The Centers for Disease Control and Prevention reported Nov. 7 that the total number of cases in the outbreak had risen to 79. Because dry pet food has a one-year shelf life, the CDC noted that food from the Everson plant could still be in consumers' homes, despite recalls by the company.

The CDC, Food and Drug Administration, and multiple state health departments first investigated reports of human infection with Salmonella Schwarzengrund in 2006 and 2007. The investigators initially identified 70 cases, mostly in children, and identified the source of infection as dry dog food from the Everson plant.

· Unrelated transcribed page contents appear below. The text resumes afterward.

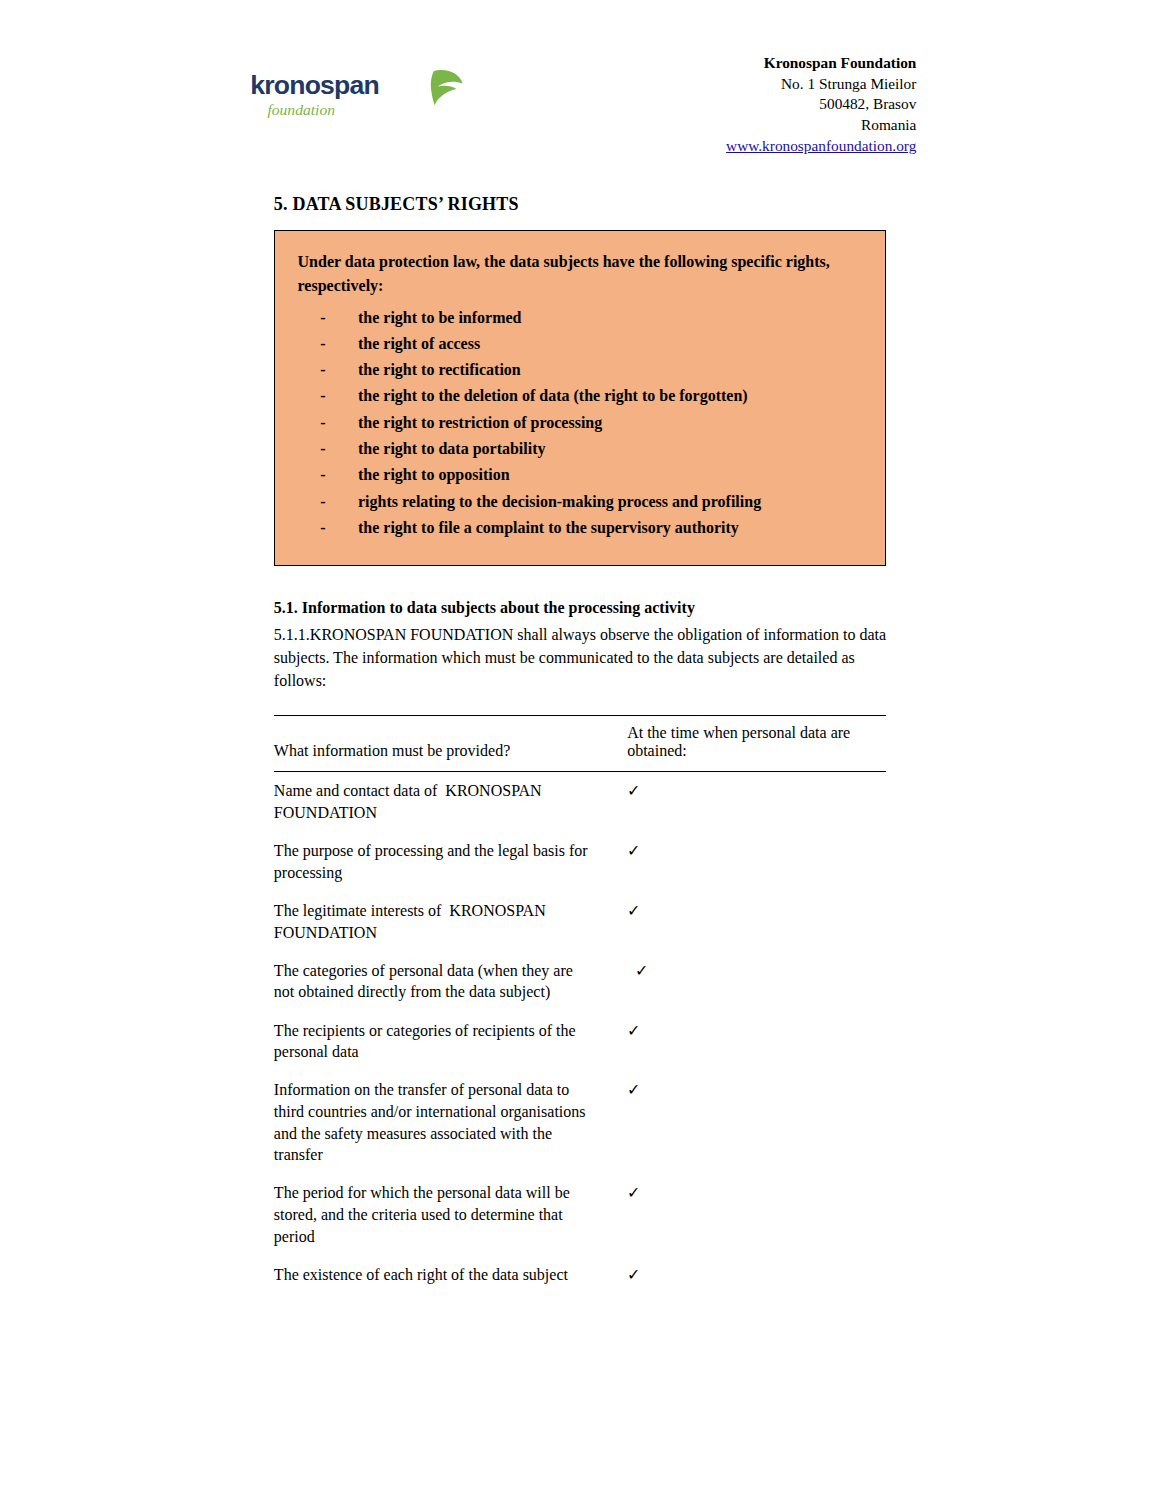kronospan foundation
Kronospan Foundation
No. 1 Strunga Mieilor
500482, Brasov
Romania
www.kronospanfoundation.org
5. DATA SUBJECTS’ RIGHTS
Under data protection law, the data subjects have the following specific rights, respectively:
the right to be informed
the right of access
the right to rectification
the right to the deletion of data (the right to be forgotten)
the right to restriction of processing
the right to data portability
the right to opposition
rights relating to the decision-making process and profiling
the right to file a complaint to the supervisory authority
5.1. Information to data subjects about the processing activity
5.1.1.KRONOSPAN FOUNDATION shall always observe the obligation of information to data subjects. The information which must be communicated to the data subjects are detailed as follows:
| What information must be provided? | At the time when personal data are obtained: |
| --- | --- |
| Name and contact data of KRONOSPAN FOUNDATION | ✓ |
| The purpose of processing and the legal basis for processing | ✓ |
| The legitimate interests of KRONOSPAN FOUNDATION | ✓ |
| The categories of personal data (when they are not obtained directly from the data subject) | ✓ |
| The recipients or categories of recipients of the personal data | ✓ |
| Information on the transfer of personal data to third countries and/or international organisations and the safety measures associated with the transfer | ✓ |
| The period for which the personal data will be stored, and the criteria used to determine that period | ✓ |
| The existence of each right of the data subject | ✓ |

Testing by the FDA at the Everson plant found the outbreak strain in two brands of dry dog food. On Aug. 21, 2007, Mars Petcare recalled specific sizes of the brands. The Everson plant ceased operations from July to early November 2007 for cleaning, disinfection, and renovation.

From Dec. 29, 2007, to Sept. 18, 2008, investigators identified nine more cases of human infection with the outbreak strain of Salmonella Schwarzengrund. On July 29, Mars Petcare suspended production at the Everson plant.

In August, testing by the FDA found the outbreak strain in multiple brands of pet food at the Everson plant. On Sept. 12, Mars Petcare recalled all dry dog and cat food that the Everson plant produced from Feb. 18 until the suspension of operations. On Oct. 1, the company announced the permanent closure of the plant."